The racial wealth gap can’t be outright solved by increased income among individuals, but by equipping individuals with financial knowledge and access to increased income streams. That is how we can disrupt systemic barriers and foster generational wealth. According to the National Education Association, “Decreasing racial wealth gaps will take time, but a key factor is ensuring communities of color have access to financial education classes. Having a basic understanding of our financial system, the effects of debt, and how to build wealth, would benefit all students, but especially students of color….Understanding basic economics also prepares [individuals] to be voters with a savvy understanding of how leaders’ decisions affect their pocketbooks.” 

Organizations with financially educated leaders are more likely to survive economic downturns—but beyond that, are able to apply those learnings and build wealth for themselves which is essential for the Black and Brown visionary women and non-binary leaders who are paving the way for economic equity in their communities. Ultimately, this is the gap that CHIP can bridge—empowering the BIPOC women and non-binary leaders 2023 Alumni and those whom we will select as part of our 2024 cohort. We know that individuals who are financially savvy are better equipped to make informed decisions about savings, investments, and debt management.

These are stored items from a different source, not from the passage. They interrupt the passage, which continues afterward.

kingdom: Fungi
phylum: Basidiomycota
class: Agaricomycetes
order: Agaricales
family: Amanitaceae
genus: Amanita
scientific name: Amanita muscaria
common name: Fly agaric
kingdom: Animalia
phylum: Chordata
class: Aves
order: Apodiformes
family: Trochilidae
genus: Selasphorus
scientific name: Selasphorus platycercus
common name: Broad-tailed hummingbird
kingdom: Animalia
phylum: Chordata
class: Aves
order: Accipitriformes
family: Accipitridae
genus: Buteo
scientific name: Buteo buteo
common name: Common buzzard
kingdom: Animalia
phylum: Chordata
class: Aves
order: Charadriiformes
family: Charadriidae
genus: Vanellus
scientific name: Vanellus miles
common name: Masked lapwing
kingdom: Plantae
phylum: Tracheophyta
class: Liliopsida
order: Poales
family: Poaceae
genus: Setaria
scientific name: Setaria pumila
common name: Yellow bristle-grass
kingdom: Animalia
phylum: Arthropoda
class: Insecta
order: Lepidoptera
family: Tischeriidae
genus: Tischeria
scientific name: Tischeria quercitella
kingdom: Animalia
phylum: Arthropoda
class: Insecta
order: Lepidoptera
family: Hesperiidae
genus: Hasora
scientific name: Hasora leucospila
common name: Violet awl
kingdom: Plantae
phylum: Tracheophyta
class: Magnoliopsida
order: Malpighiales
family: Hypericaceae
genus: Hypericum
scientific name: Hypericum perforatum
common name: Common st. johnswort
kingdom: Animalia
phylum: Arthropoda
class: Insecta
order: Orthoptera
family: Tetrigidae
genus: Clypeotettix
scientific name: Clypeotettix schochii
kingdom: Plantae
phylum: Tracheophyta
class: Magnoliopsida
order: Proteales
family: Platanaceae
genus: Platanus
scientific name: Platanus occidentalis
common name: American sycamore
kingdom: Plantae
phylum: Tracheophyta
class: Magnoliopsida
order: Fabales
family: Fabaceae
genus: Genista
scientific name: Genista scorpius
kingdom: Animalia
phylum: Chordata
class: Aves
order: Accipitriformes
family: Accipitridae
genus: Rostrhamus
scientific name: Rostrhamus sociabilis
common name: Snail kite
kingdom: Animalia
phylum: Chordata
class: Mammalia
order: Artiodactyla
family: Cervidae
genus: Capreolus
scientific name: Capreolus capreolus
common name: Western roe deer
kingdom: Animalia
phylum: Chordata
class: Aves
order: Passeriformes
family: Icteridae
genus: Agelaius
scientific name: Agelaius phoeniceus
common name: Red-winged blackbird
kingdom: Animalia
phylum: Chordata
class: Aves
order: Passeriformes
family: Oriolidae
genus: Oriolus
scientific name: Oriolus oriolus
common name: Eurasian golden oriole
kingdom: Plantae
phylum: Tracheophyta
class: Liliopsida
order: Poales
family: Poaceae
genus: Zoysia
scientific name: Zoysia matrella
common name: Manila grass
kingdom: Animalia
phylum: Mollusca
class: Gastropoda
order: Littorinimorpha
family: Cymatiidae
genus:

The Common Future and CHIP partnership stands as a testament to the power of collaboration in addressing pressing social issues. By focusing on the specific needs of BIPOC women and bridging the financial advisory gap, these organizations are taking meaningful steps toward closing the racial wealth gap. As we witness the positive impact of such partnerships, it becomes evident that sustainable change is achievable when visionaries come together with a shared commitment to equity and economic justice.